Charitable Organization featured in the 1999 LA Music Awards
Lullaby for Columbine is the name of a benefit CD released in 1999 shortly after the Columbine High School massacre where fourteen students and a teacher died in one of the deadliest school shootings in United States history. The name is synonymous with both the title cut featured on the album and the non-profit organization that produced it, whose full name is “The Lullaby for Columbine Project.”
The full title being, Lullaby for Columbine, Love Endures, the CD was produced by musical composer/producer Michael Tamburello through the organization, based in Littleton, Colorado that he cofounded with his daughter Nina Tamburello. The CD features several artists of notoriety including Rachael Lampa, Taylor Mesplé, and Adrian Belew, among others. Music from the CD has been aired worldwide and has been featured on NBC’s Today show with Katie Couric.
The project was launched a day after the tragedy by Tamburello and his daughter Nina—then about to begin high school. Together they wanted to dedicate a song he had written for her years earlier and produce a single of it with a name change from its original title, “Nina’s Lullaby”, to help raise funds to benefit the victims of the Columbine tragedy. Within days, other music artists learned of the endeavor and news of the project spread that attracted artists nationally.
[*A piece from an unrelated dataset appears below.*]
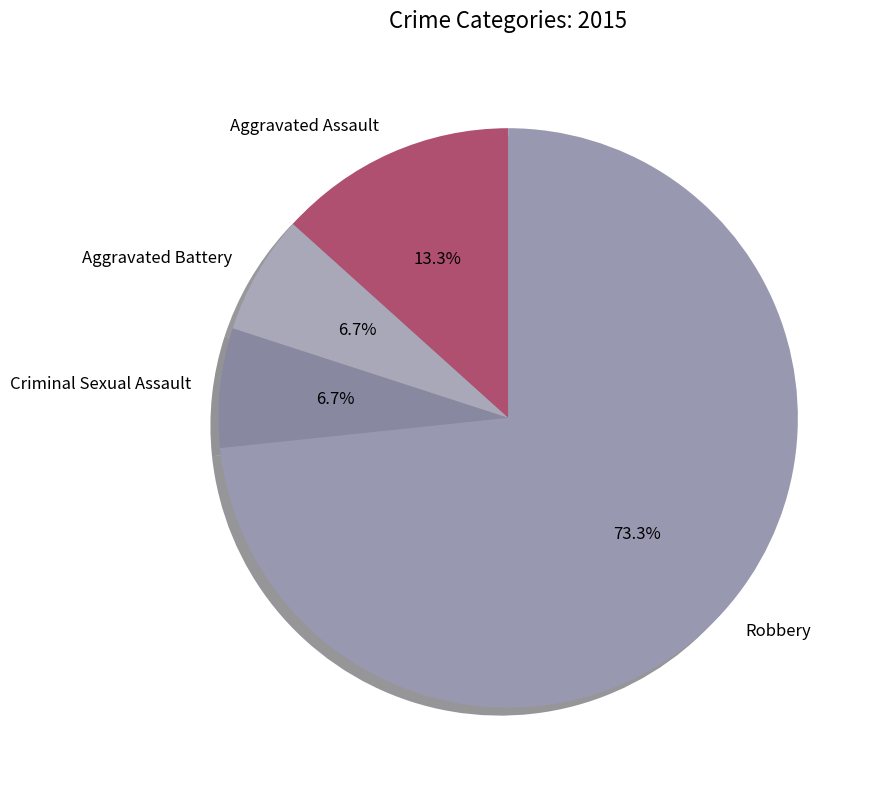

Which slice represents more than half of the pie?

Robbery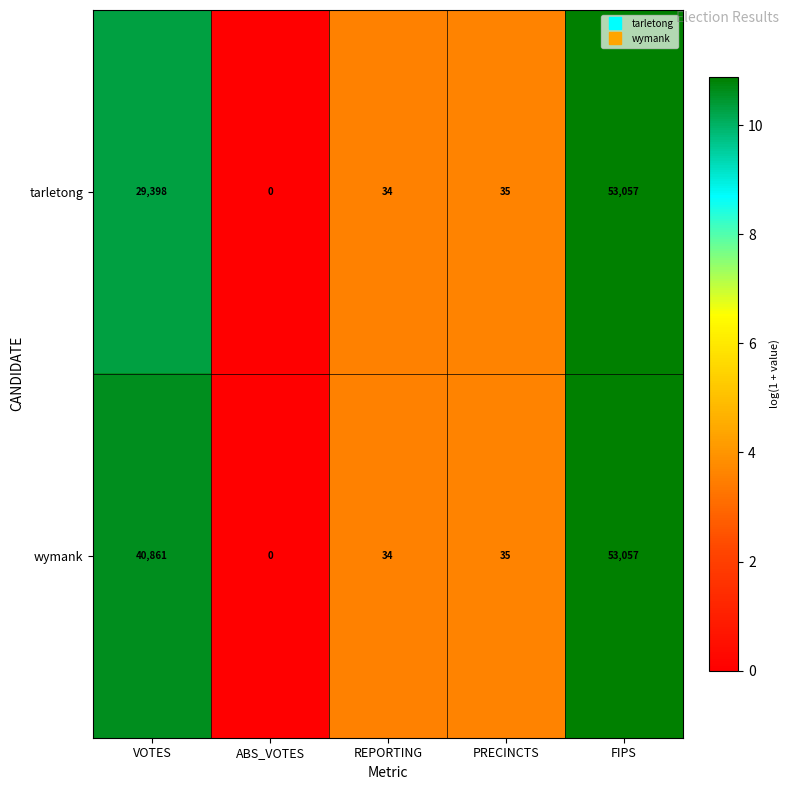

How many series are shown in this chart?

2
By midsummer of 1999, the project mushroomed into a full CD consisting of 17 songs written and recorded by both local and national artists including Adrian Belew – (King Crimson, Frank Zappa, David Bowie, Talking Heads), and Christian artists Rick Altizer, Danny Oertli, and Rachael Lampa, whose singing career launched shortly thereafter. The CD also features the famed song closely associated with the tragedy, “Friend of Mine, Columbine”, by Columbine students Jonathan and Stephen Cohen. Produced by Jason Hickman, the song received much national airplay and alone raised nearly a half-million dollars for the Columbine victims. Christian songwriter and artist, Brad Richardson wrote “A Colorado Columbine”, also featured on the CD. The song was inspired by a blanket of snow that fell on the morning after the Columbine shooting and evokes a spirit of cleansing and hope in the aftermath of America’s deadliest school shootings.
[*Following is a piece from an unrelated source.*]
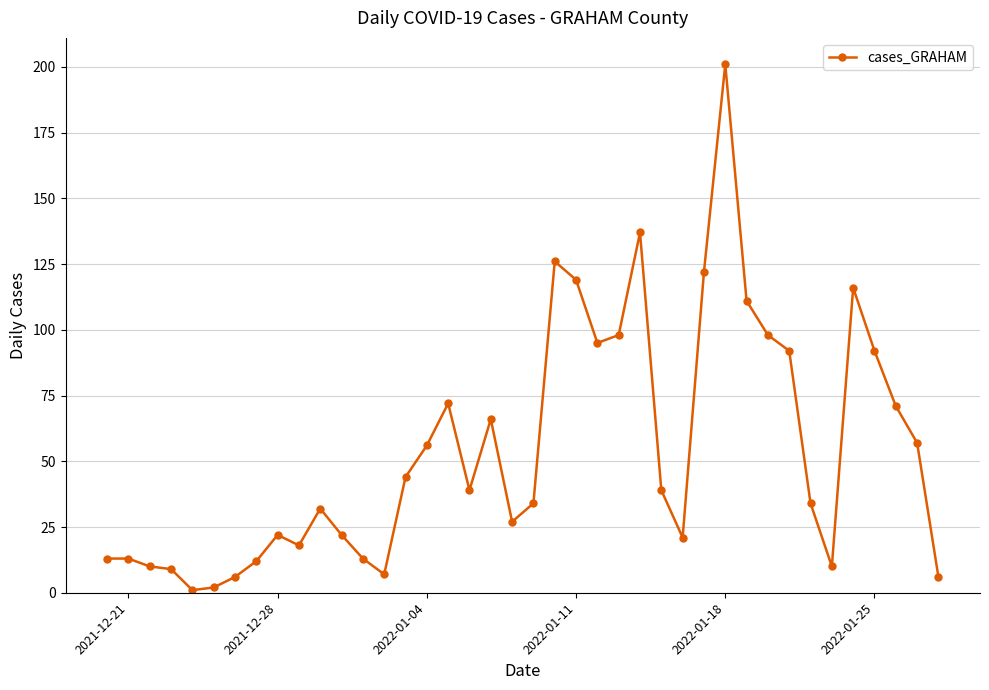

Does the chart display data point markers on the line(s)?

Yes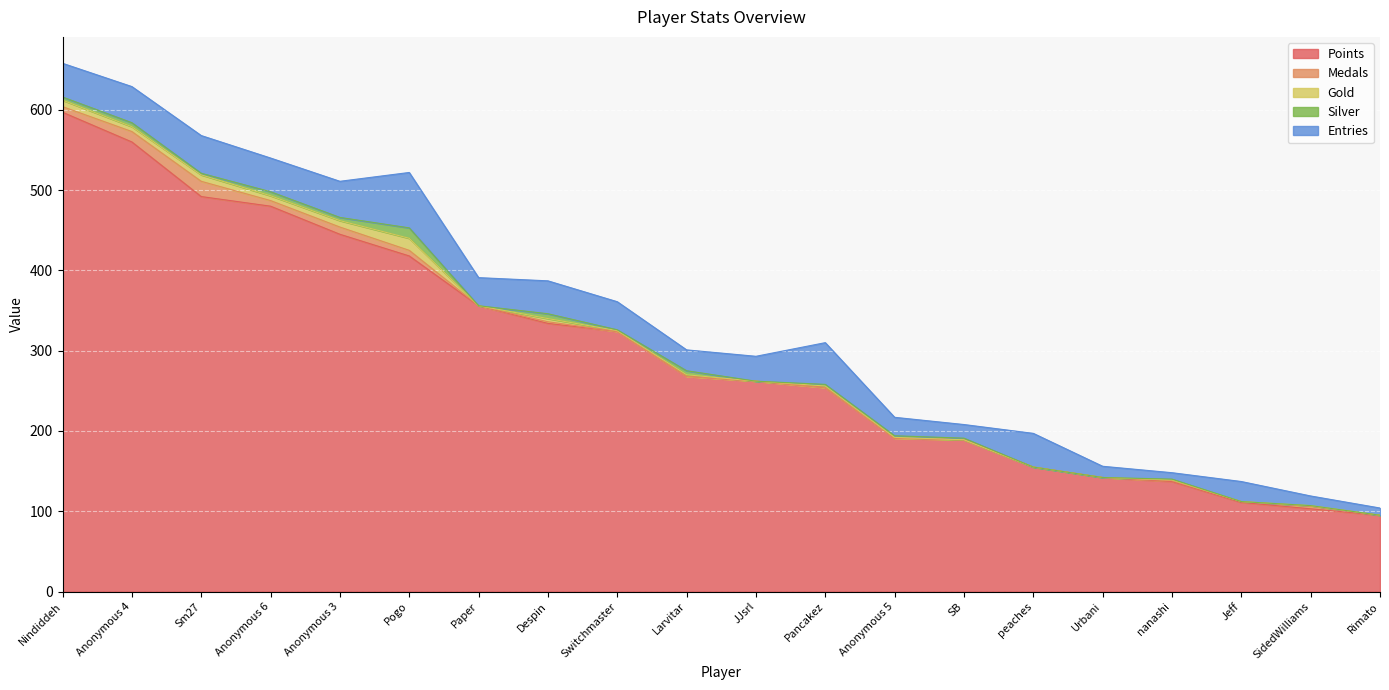

Which has a higher value, peaches or JJsrl?

JJsrl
Just as the Project’s production team was ending its talent acquisition phase, a final song titled, “We Will Always Remember” that had been independently produced by Taylor Mesplé, was added, which featured Christian artist Rachael Lampa, then 14 years old and undiscovered. Taylor Mesplé also sang with Lampa along with Sydney Hostetler and the late Winston Ford (Earth, Wind & Fire, The Drifters).
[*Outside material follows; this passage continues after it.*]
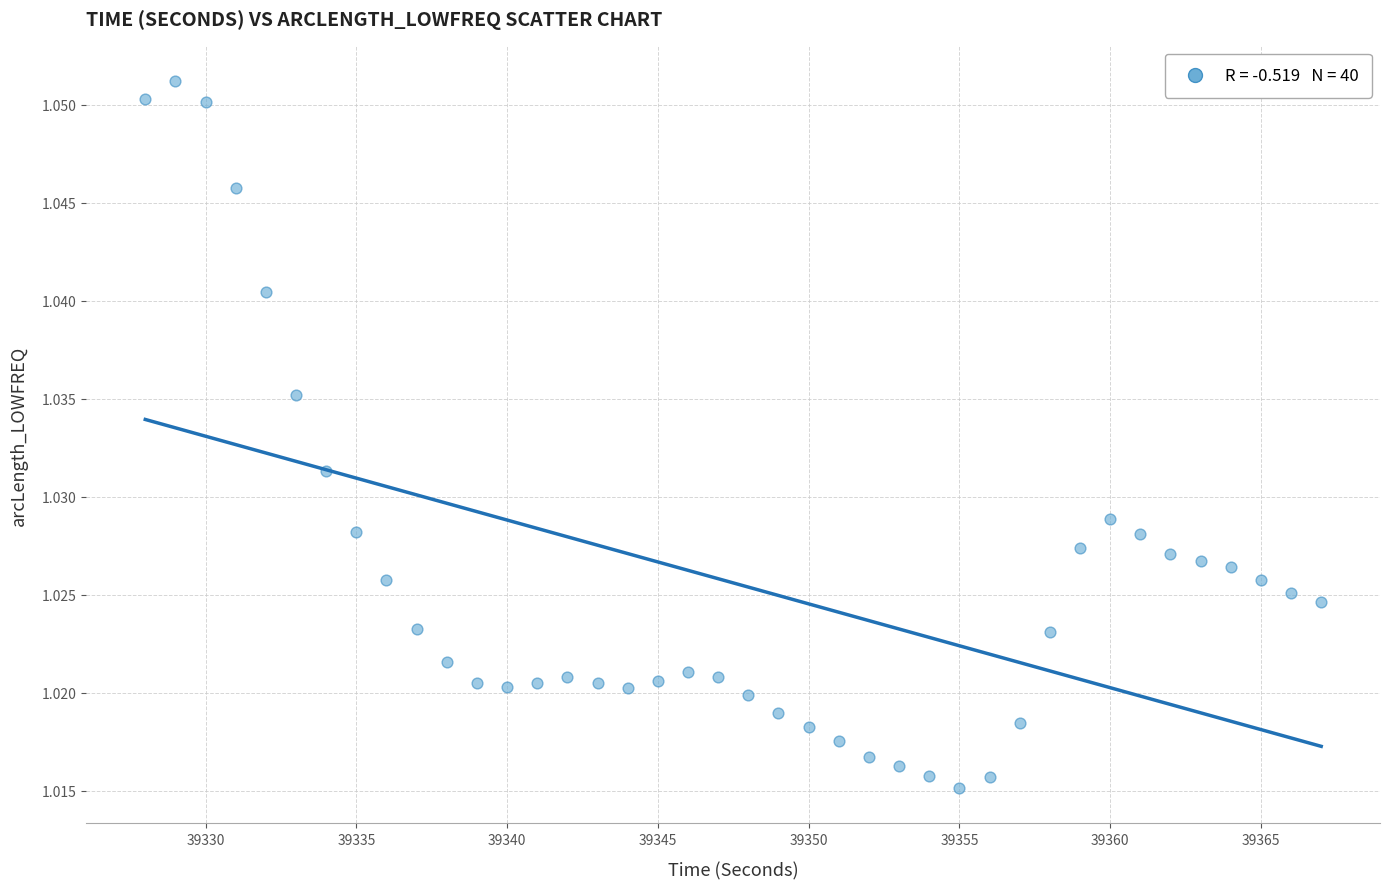

What is the range of X values (max minus min)?

39.0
Within weeks of its inception, the Project garnered more than a quarter of a million dollars of support through in-kind donations from large corporations such as Sony Disc Manufacturing, Musicland and the National Digital Television Center to facilitate nearly all production, manufacturing and distribution phases of the record project. Additional firms contributed production and post-production services, and others donated professional services to meet the Project’s legal and corporate needs.